Aguiar must have been feeling good — not just for pinning the archrival Minnesota Vikings deep against their own end zone, but for overcoming testicular cancer just 18 months earlier.

In March 1998, Aguiar had been enjoying the off-season working on his ranch in Nevada when he injured his left testicle. He waited for the pain and swelling to subside, but through a week it persisted; his wife insisted he see a doctor. She made the appointment, and reluctantly Aguiar went.

Blood tests and an ultrasound confirmed the doctor's suspicion: Aguiar had early stage testicular cancer. His left testicle was removed and he began 15 radiation treatments. But like Barry Sanders on AstroTurf, Aguiar bounced back, returning to the ranch and the practice field a few months later. The short-term pain of the injury had transformed into long-term good fortune. (Note: There is no evidence that injuries cause testicular cancer, but injuries often bring men who happen to have tumors into doctors' offices.)

"I was lucky that we caught it early and got it taken care of," said Aguiar.
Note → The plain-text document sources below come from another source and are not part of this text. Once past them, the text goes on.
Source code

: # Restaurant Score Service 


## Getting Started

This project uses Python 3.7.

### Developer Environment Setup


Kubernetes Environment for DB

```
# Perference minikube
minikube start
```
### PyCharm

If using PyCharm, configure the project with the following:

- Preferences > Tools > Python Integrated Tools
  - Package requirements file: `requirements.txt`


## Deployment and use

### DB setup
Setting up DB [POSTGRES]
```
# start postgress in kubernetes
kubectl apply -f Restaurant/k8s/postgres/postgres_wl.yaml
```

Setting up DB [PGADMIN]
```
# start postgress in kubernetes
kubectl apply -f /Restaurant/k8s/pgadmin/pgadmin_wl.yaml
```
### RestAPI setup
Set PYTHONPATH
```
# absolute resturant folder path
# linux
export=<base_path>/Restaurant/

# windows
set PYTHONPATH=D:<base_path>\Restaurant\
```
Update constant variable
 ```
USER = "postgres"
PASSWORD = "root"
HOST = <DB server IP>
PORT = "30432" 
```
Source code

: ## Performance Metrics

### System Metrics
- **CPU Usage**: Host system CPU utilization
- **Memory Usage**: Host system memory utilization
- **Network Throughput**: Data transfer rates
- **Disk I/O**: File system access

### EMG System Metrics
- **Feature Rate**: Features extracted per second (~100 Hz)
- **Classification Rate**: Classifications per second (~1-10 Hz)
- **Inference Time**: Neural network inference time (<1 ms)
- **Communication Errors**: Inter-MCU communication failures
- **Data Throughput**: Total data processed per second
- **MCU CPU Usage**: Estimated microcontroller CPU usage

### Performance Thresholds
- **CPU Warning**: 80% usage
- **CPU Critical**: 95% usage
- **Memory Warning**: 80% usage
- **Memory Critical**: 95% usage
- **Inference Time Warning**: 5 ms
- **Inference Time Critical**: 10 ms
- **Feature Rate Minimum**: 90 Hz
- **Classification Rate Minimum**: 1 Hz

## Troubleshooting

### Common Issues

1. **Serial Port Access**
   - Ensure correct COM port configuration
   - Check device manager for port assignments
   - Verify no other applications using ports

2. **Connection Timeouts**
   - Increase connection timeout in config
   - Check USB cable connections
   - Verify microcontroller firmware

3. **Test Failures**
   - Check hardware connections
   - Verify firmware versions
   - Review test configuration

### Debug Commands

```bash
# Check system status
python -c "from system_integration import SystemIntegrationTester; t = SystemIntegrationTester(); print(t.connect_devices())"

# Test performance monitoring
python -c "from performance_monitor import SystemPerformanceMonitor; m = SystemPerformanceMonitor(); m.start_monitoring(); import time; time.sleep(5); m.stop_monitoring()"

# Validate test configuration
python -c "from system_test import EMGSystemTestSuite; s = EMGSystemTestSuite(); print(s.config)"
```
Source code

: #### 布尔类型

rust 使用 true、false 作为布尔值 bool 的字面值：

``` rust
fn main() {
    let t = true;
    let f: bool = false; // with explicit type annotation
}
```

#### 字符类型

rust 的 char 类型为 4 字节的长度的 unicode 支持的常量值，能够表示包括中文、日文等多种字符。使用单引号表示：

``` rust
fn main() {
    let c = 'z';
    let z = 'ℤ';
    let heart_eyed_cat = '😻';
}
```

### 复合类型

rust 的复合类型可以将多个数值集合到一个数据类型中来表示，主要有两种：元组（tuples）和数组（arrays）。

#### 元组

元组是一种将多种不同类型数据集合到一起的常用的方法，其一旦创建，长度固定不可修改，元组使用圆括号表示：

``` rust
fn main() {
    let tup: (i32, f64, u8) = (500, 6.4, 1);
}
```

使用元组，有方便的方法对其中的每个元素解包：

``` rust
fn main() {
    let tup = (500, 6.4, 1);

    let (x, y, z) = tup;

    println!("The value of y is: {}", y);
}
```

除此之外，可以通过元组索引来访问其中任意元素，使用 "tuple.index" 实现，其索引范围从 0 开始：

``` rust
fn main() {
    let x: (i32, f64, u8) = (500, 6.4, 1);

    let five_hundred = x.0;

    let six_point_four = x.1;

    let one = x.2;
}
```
Thirty years ago, another football star wasn't as lucky. Brian Piccolo, who ran the ball for the Chicago Bears, died in 1970 at age 26 — at the height of his career. A book and movie about Piccolo and his friendship with legendary running back Gayle Sayers, both titled "Brian's Song," briefly threw the spotlight on testicular cancer.

And though the movie won praise — critic Leonard Maltin calls it "a milestone in excellence in made-for-TV movies" — pop culture's cycle of "hot and not" soon bumped the Piccolo drama from collective memory.

It wasn't until Lance Armstrong — another testicular cancer survivor who had lung and brain metastases — won the Tour de France this past July that the disease again received mass attention. In the intervening decades, though, oncologists had achieved something eminently elusive for other cancers: an impressive overall cure rate. (See previous article.)

"If Lance Armstrong had been diagnosed 25 years ago, instead of in 1996, there's no way he would have survived," said Larry Einhorn, M.D., distinguished professor of medicine at Indiana University School of Medicine, Indianapolis, and Armstrong's physician. "This is one time when there was a huge leap forward [in cancer treatment]."

Part of this progress was bankrolled by the Brian Piccolo Foundation, established by Joy Piccolo O'Connell (Brian's wife) and friends. Between 1970 and 1992 the Foundation donated $2 million to testicular cancer research.

To return some of what they've been given, both Aguiar and Armstrong have set up their own funds. Aguiar's High-Five Foundation in Kansas City (where he wore No. 5 with his old team, the Chiefs), fosters cancer education and self-screening in Hispanic neighborhoods. So far, the foundation has raised $30,000 for those causes.

The Lance Armstrong Foundation provides grants to researchers studying testicular cancer, especially the after-effects of treatment, which include elevated risk for second cancers and infertility. Last year the foundation awarded grants to the University of Texas M. D. Anderson Cancer Center in Houston and Vanderbilt University in Nashville, Tenn. With donations now "into the six-figure range," according to scientific adviser Steven Wolff, M.D., from Vanderbilt, the foundation will fund several of the 23 applications they have received this year.